I first came upon this extension of ecumenism into pan-deism among some Roman Catholic scholars interested primarily in the "reunion of the churches," Roman, Orthodox, Anglican. This was just before Pope Pius XI (1857-1939) brought out his encyclical, Mortalium Animos (1928) which was seemingly directed against the World Council of Churches and the ecumenical movement generally. These were condemned as "pan-Protestantism." Yet even then a number of Roman scholares had already made public the idea that the Church Catholic is "Jewish, is Moslem, is Buddhist, is Taoist." The idea behind this was the concept of a true catholic or universal order of religion that must be able to include the highest aspirations and achievements of all religions and cultures. It was felt that the same ecumenical spirit that sought to bring together the historically separated Christian churches should be able to reach out the religions of Asia, of Africa through Islam, and to the Jewish diaspora.
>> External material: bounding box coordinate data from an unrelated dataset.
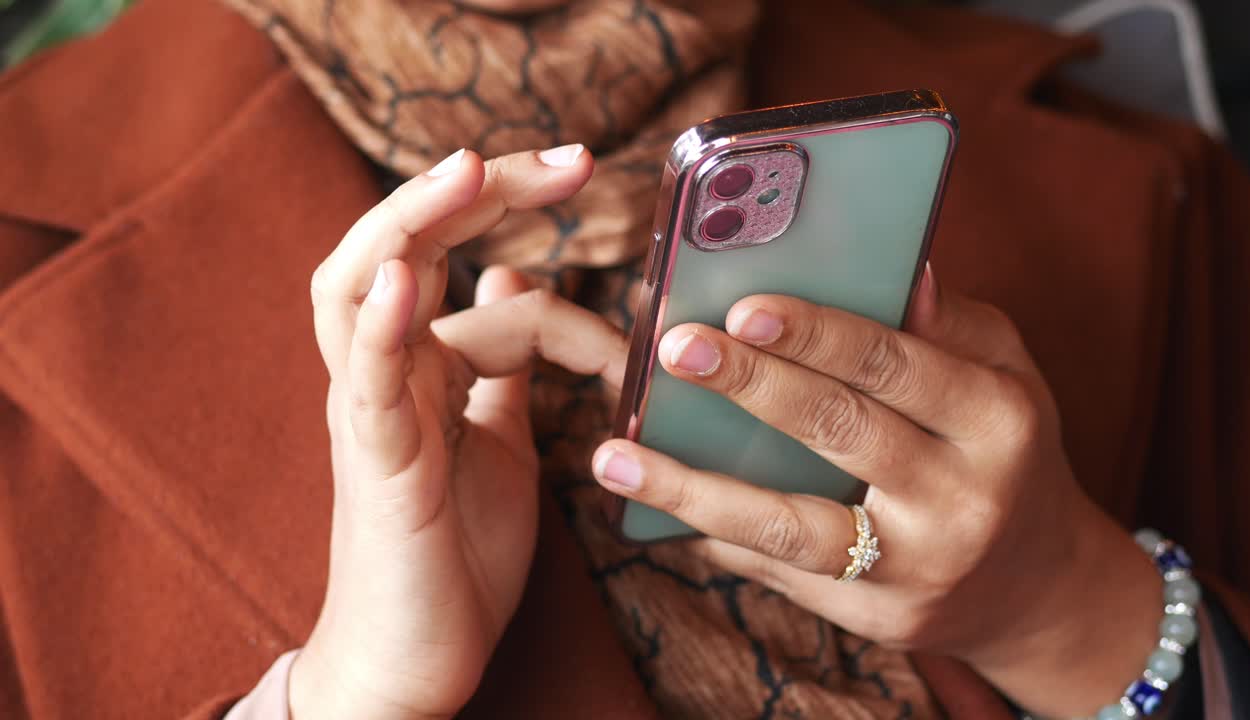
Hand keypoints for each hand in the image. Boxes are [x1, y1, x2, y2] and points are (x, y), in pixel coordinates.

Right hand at [293, 146, 627, 719]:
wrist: (418, 657)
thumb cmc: (454, 552)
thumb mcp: (500, 437)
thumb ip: (502, 365)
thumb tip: (512, 281)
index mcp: (421, 363)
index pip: (469, 265)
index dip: (535, 242)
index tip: (601, 243)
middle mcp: (386, 371)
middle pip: (401, 244)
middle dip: (473, 188)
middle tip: (569, 159)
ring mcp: (372, 411)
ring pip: (355, 288)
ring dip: (411, 222)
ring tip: (468, 171)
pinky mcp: (376, 464)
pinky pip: (365, 383)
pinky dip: (380, 325)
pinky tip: (408, 278)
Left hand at [590, 265, 1162, 716]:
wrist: (1037, 589)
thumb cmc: (1004, 451)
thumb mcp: (1005, 374)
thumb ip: (948, 323)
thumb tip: (897, 266)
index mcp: (997, 419)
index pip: (894, 363)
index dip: (816, 335)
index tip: (742, 306)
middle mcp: (960, 500)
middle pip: (837, 432)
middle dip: (748, 386)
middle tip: (671, 347)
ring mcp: (913, 569)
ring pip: (787, 525)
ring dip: (692, 489)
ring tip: (615, 456)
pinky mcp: (872, 617)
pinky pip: (778, 570)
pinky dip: (714, 533)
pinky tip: (654, 506)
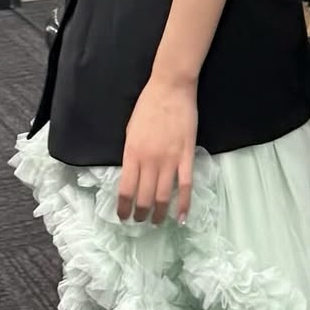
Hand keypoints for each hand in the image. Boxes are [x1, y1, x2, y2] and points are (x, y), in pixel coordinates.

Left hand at [116, 74, 197, 225]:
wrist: (170, 88)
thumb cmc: (147, 106)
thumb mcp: (130, 130)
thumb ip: (131, 154)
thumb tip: (131, 174)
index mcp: (132, 154)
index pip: (125, 190)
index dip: (123, 208)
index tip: (123, 216)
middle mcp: (149, 161)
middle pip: (144, 197)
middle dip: (140, 214)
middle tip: (140, 221)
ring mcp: (169, 160)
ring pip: (163, 196)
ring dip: (159, 214)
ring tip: (157, 221)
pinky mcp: (186, 156)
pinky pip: (185, 186)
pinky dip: (184, 204)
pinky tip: (181, 216)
An obvious bond with Jews and Muslims through the Old Testament was recognised. The "Our Father" of the Christian was also the God of the Jews and the Allah of the Muslims. It was explained that to unite with Hindus and Buddhists, Christians should explore the hidden reality-- the "ultimate reality," the infinite, the absolute, the everlasting, the all-pervading spirit that marks the religious experience of the Orient. Many felt that Western culture has lost the sense of a living and inspiring presence in intimate religious experience and "knowing," because this is not regarded as something for the ordinary believer but is rather the privilege of an esoteric few, called "mystics." Some religious observers in the Roman church have believed that just as contact with non-Roman churches might have a salutary and broadening influence on many Roman Catholics, so also for people of Western culture, contact with the religious experience of the East might lead to the vitalising effects of the "inner light" and the "inner presence," which seem so essential a part of the oriental religious outlook.
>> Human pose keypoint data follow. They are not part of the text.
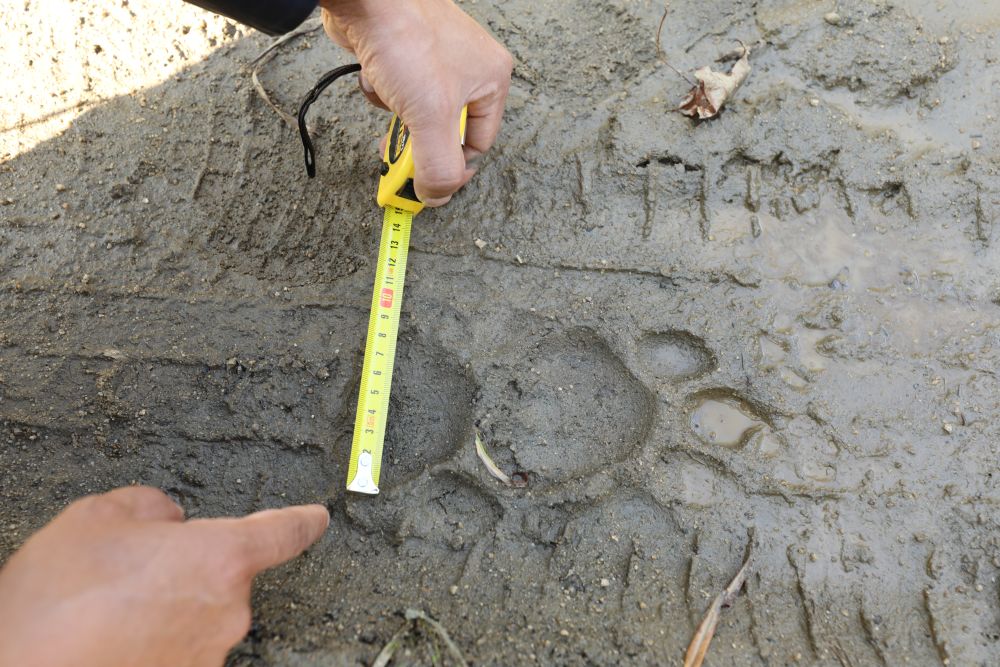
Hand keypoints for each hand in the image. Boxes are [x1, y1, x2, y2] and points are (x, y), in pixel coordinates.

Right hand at [0, 487, 328, 666]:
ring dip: (166, 606)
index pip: (282, 532)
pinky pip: (178, 646)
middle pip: (224, 574)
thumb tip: (167, 518)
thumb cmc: (55, 607)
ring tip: (105, 612)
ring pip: (197, 612)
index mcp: (220, 558)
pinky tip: (108, 638)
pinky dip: (153, 638)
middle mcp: (227, 611)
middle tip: (126, 574)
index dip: (301, 521)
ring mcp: (208, 653)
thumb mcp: (94, 519)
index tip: (316, 518)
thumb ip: (148, 506)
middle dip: (187, 567)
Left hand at [319, 0, 512, 206]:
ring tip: (388, 98)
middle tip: (400, 153)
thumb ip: (439, 167)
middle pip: (445, 130)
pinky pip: (398, 91)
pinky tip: (377, 75)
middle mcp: (470, 67)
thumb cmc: (407, 40)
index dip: (451, 167)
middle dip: (418, 141)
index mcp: (492, 80)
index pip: (478, 144)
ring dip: (398, 115)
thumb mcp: (431, 117)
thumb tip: (436, 196)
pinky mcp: (405, 52)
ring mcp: (436, 58)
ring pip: (418, 112)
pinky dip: (383, 91)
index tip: (426, 182)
Surprisingly, some have seriously declared that this universal outreach should include even atheists, on the plea that many so-called atheists are in reality seekers after God in their own perverse way.
What Is The Goal
We may perhaps ask what is the ultimate aim of the Curia in promoting the pan-deist movement. Undoubtedly, certain Roman Catholic thinkers have a sincere desire to promote greater unity and peace in the world. Such thinkers envisage ecumenism as a fulfillment of Christ's prayer, "That they all may be one." Their beliefs and education convince them that unity implies submission to one authority, and this submission is taken to be a divine mandate to include everybody in the one sheepfold of the pope. The same thinkers accept as a natural prerogative Rome's promotion of world unity by any religious means whatever. Thus they do not necessarily discern in Rome's ecumenism and pan-deism a project for world dominion. Yet this danger certainly exists.
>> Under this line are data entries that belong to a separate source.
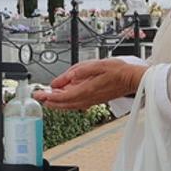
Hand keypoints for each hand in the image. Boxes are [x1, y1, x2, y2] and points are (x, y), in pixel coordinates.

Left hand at [32, 59, 146, 110]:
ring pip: (69, 105)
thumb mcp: (96, 65)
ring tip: (47, 97)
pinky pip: (76, 104)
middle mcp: (87, 99)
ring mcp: (91, 101)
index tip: (39, 95)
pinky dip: (66, 102)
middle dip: (49, 101)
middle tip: (39, 97)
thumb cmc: (117, 71)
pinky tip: (63, 97)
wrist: (131, 79)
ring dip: (57, 103)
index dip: (49, 97)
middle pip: (63, 104)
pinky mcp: (94, 100)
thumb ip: (77, 72)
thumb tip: (63, 78)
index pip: (62, 97)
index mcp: (86, 90)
Evangelicals should remember that the bull of Pope Boniface VIII, Unam Sanctam (1302), still exists and is generally taught as an infallible utterance in Roman seminaries. In this bull the pope proclaimed that to attain salvation every soul must be subject to the Roman pontiff. He also promulgated the doctrine of the "two swords"-- the spiritual and temporal-- by which he affirmed the the pope as vicar of Christ had supreme power not only in religion but in all things temporal.
And finally, evangelicals should not forget that the basic justification for the world ambitions of the papacy as interpreted by the Curia is still a misinterpretation of Jeremiah 1:10:
"See, I have this day set thee over the nations and over the kingdoms, to root out, and to pull down, and to destroy, and to throw down, to build, and to plant."